Figure 3b indicates that glucose level was not limiting during perfused and repeated-batch cultures. Lactate levels observed during cell growth phase were comparable for both cultures. Nevertheless, a higher level of lactate was noticed by the end of the perfused culture. At day 14, lactate levels were equal to 13.5 and 10 mM for the perfused and repeated-batch cultures, respectively.
Regarding glutamine and ammonia levels, no glutamine limitation was observed for both cultures. Average ammonia level was around 3 mM during the cell growth phase. However, residual glutamine level decreased significantly after cell infection when the culture was conducted either in perfusion or repeated-batch culture mode. During this phase, a lower amount of ammonia was produced by the cells, for both cultures.
In an attempt to increase the productivity, we carried out a culture where a lower perfusion rate (0.1 V/day) was applied during the virus production step (Fig. 4). Comparable levels of cell density were obtained during both cultures (Fig. 4a). In addition, similar average specific growth rate, around 0.026 h−1, was observed. Cells were infected at day 7, at an MOI of 0.005, as previously described. After cell infection, the culture was conducted in perfusion at a rate of 0.1 V/day.
Time course of virus titer shows that we obtained a slightly lower titer when compared to the culture perfused at 0.25 V/day. Nevertheless, in this case the virus replication phase was 1 day longer than the 0.25 V/day culture, resulting in a further harvest.
However, the comparison of the specific productivity indicates that the highest specific productivity was reached for the 0.25 V/day culture; its level was 148-fold higher when compared to the 0.1 V/day perfused culture. We achieved a specific productivity of 1.6 IVP cell−1 day−1 for the highest perfusion rate culture.
Regarding substrate (glucose and glutamine) and metabolite (lactate and ammonia) profiles, glucose level was not limiting during the whole duration of the culture, for both conditions (Fig. 4b). An increase of lactate was observed as glucose was consumed. Similar profiles for glutamine and ammonia are shown in Fig. 4c, although a drastic decrease of glutamine level was observed during the virus production step, as previously shown in Fig. 3c.
Stability data of the vaccine using various stabilizers are shown in Fig. 5. Residual infective virus was highly dependent on the stabilizer used and the storage temperature. The storage stability was the best for the S1-stabilized vaccine. This vaccine exhibited the lowest loss in infectious virus titer under all conditions. At room temperature (around 28 °C), the stability of this vaccine was remarkably higher when compared to the non-stabilized and the S2-stabilized vaccines (Fig. 5). No infectious virus was detected after 3 and 6 days of storage at room temperature for the S2-stabilized and the non-stabilized vaccines, respectively, whereas the S1-stabilized vaccine retains its infectivity to a significant extent after 7 days of storage.

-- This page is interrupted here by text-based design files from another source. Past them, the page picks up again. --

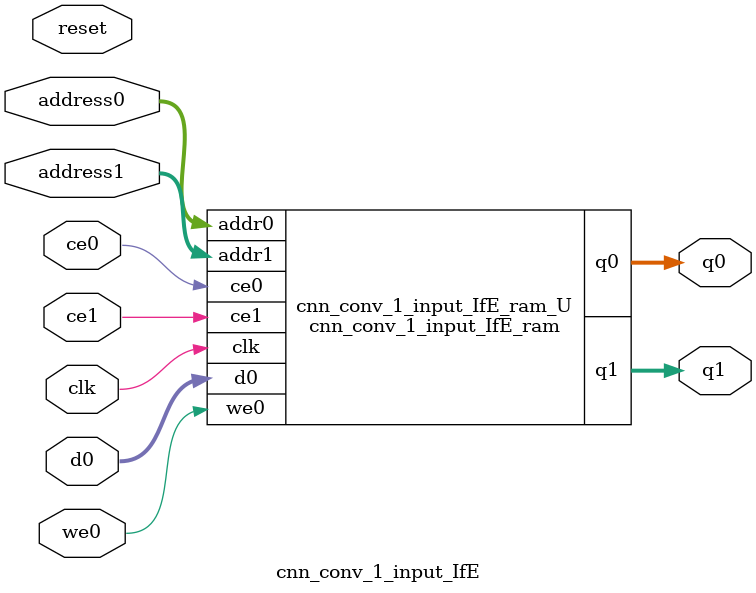
<source format=v>
`timescale 1 ns / 1 ps
module cnn_conv_1_input_IfE_ram (addr0, ce0, d0, we0, q0, addr1, ce1, q1,  clk);

parameter DWIDTH = 14;
parameter AWIDTH = 7;
parameter MEM_SIZE = 100;

input[AWIDTH-1:0] addr0;
input ce0;
input[DWIDTH-1:0] d0;
input we0;
output reg[DWIDTH-1:0] q0;
input[AWIDTH-1:0] addr1;
input ce1;
output reg[DWIDTH-1:0] q1;
input clk;

(* ram_style = "block" *)reg [DWIDTH-1:0] ram[0:MEM_SIZE-1];




always @(posedge clk)  
begin 
    if (ce0) 
    begin
        if (we0) 
        begin 
            ram[addr0] <= d0; 
        end 
        q0 <= ram[addr0];
    end
end


always @(posedge clk)  
begin 
    if (ce1) 
    begin
        q1 <= ram[addr1];
    end
end


endmodule

`timescale 1 ns / 1 ps
module cnn_conv_1_input_IfE(
    reset,
    clk,
    address0,
    ce0,
    we0,
    d0,
    q0,
    address1,
    ce1,
    q1);

parameter DataWidth = 32'd14;
parameter AddressRange = 32'd100;
parameter AddressWidth = 32'd7;
input reset;
input clk;
input[AddressWidth - 1:0] address0;
input ce0;
input we0;
input[DataWidth - 1:0] d0;
output[DataWidth - 1:0] q0;
input[AddressWidth - 1:0] address1;
input ce1;
output[DataWidth - 1:0] q1;



cnn_conv_1_input_IfE_ram cnn_conv_1_input_IfE_ram_U(
    .clk( clk ),
    .addr0( address0 ),
    .ce0( ce0 ),
    .we0( we0 ),
    .d0( d0 ),
    .q0( q0 ),
    .addr1( address1 ),
    .ce1( ce1 ),
    .q1( q1 ));

endmodule


</source>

Similar findings were observed at +4 °C and −60 °C temperatures. Nevertheless, the S2-stabilized and the non-stabilized vaccines were more stable under these conditions as compared to the storage at room temperature.
All vaccines showed the highest stability when stored at −60 °C. At this storage temperature, the loss in virus titer was the lowest for all vaccines.